Philip Diamond speaks at the Purple Mountain Observatory, the Chinese Academy of Sciences. (COURTESY PHOTO)

China was right there in the early conversations about what the future of radio astronomy might look like, and has played a critical role in creating the world's largest and most advanced radio telescope - the Square Kilometer Array (SKA).

Philip Diamond, director general of the SKA Observatory (SKAO), told Science and Technology Daily this during the 11th SKAO Council Meeting.

The SKA is a next-generation radio astronomy-driven facility of big data received via thousands of small antennae spreading over 3,000 km to simulate a single giant radio telescope with a total collecting area of approximately one square kilometer.

It will revolutionize our understanding of the universe and the laws of fundamental physics and answer some of the most fundamental scientific questions, including detecting the epoch of reionization and testing gravity with pulsars.

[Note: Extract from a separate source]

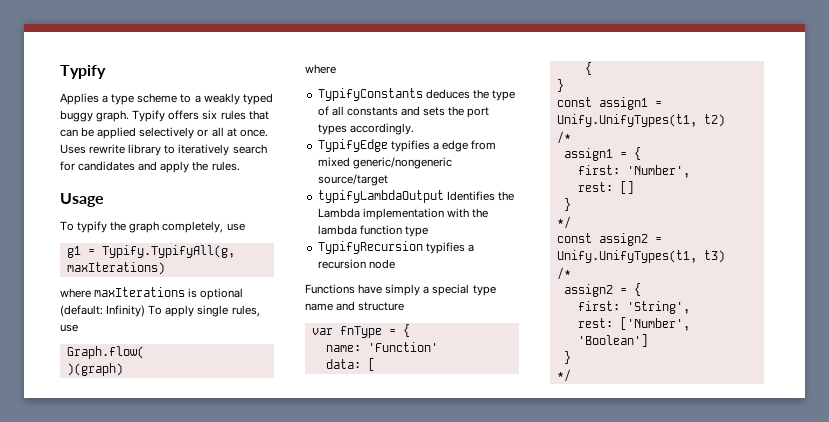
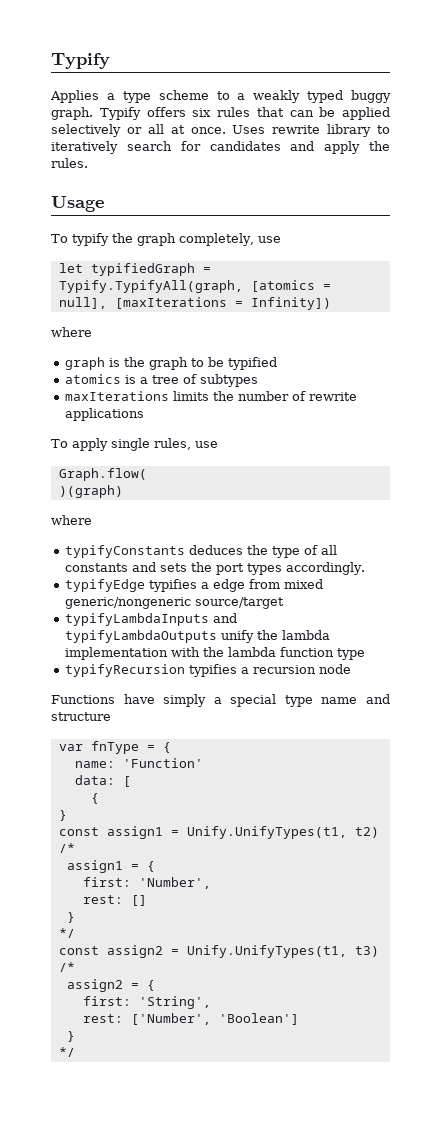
[66,245,235,258] [66,262,165,275] [60,287,244,300] [60,305,146,317] g1 = Typify.TypifyAll(g, maxIterations) // where maxIterations is optional (default: Infinity) -> [58,263,211,276] [58,280,331,293] [58,297,331,310] [51,327,92,337] [65,357,278,370] [65,374,259,387] [65,391,358,401] [65,408,145,421] let typifiedGraph = Typify.TypifyAll(graph, [atomics = null], [maxIterations = Infinity]) // where // graph is the graph to be typified // atomics is a tree of subtypes // maxIterations limits the number of rewrite applications //
[317,88,423,101] TypifyConstants -> [65,545,186,558] typifyConstants
[317,139,388,152] TypifyEdge -> [65,579,146,592] typifyEdge
[317,190,514,203] [317,208,360,218] typifyLambdaOutput Identifies the Lambda -> [65,613,238,626] [65,630,331,643] typifyLambdaInputs and typifyLambdaOutputs unify the lambda
[317,241,423,254] TypifyRecursion -> [65,664,186,677] typifyRecursion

China's commitment to SKAO

"China is a founding member of the SKAO and contributes eight percent of the budget," Diamond said. China also has significant construction contracts to supply the SKA and is fully participating in the science, engineering and management activities of the organization, he added.

The first mid-frequency dish antenna, designed for the SKA and assembled in Shijiazhuang in north China, has already been sent to South Africa, and the second is on its way, marking a milestone in the SKA construction phase.

Made up of 66 individual panels, the structure stands more than six stories tall and weighs more than 50 tons. With a fully assembled dish in hand, engineers will be able to investigate and resolve issues when the next three dishes are shipped to South Africa and installed on site.

"I visited the factory in Shijiazhuang a few days ago. It's very impressive," Diamond said. "It's an example that the other countries can learn from."

According to Wu Xuefeng, deputy director of the Purple Mountain Observatory, the Chinese Academy of Sciences, China's commitment to the SKAO is systematic and comprehensive.

The Chinese industry and academia have participated in the design and development work of several international SKA design consortia, including the SKA mid-frequency array SKA-Mid. China is also deeply involved in the development of the SKA's core equipment, such as the central signal processing system, the time signal transmission system.

In addition, the Chinese scientific research community attaches great importance to the cultivation of SKAO-related talents. Several graduate students and postdoctoral fellows have been selected to work at the SKA's world-class academic institutions for future SKAO project construction and scientific operation.

International collaboration key for astronomy

Science is fundamentally collaborative on an international scale, especially astronomy, said Diamond.

The SKA is being built by scientists and engineers from 20 countries, and will eventually include some 200 parabolic dishes in South Africa and more than 131,000 tree-like antennas in Australia. Eight other African countries, including Ghana and Kenya, are also hosting some of the system's components.

Launched in Rome in March 2019, with 14 consortium members, the SKAO will be a global observatory, operating two telescopes on three continents on behalf of its member states and partners.

Diamond believes that the power of collaboration made the SKA possible. "I don't think any single country would have succeeded in building the SKA," he said.

After the 11th SKAO Council meeting in Nanjing, there's another international SKA meeting in Shanghai, where experts will look at how scientists and astronomers can use SKA data. "China could not be more welcoming to the radio astronomy community," Diamond said.

According to him, the SKA will be the world's largest radio telescope when it is completed in 2028. It will be 50 times more sensitive than any other existing radio instrument, enabling scientists to study the universe in much greater detail through the dust and gas that block optical observations.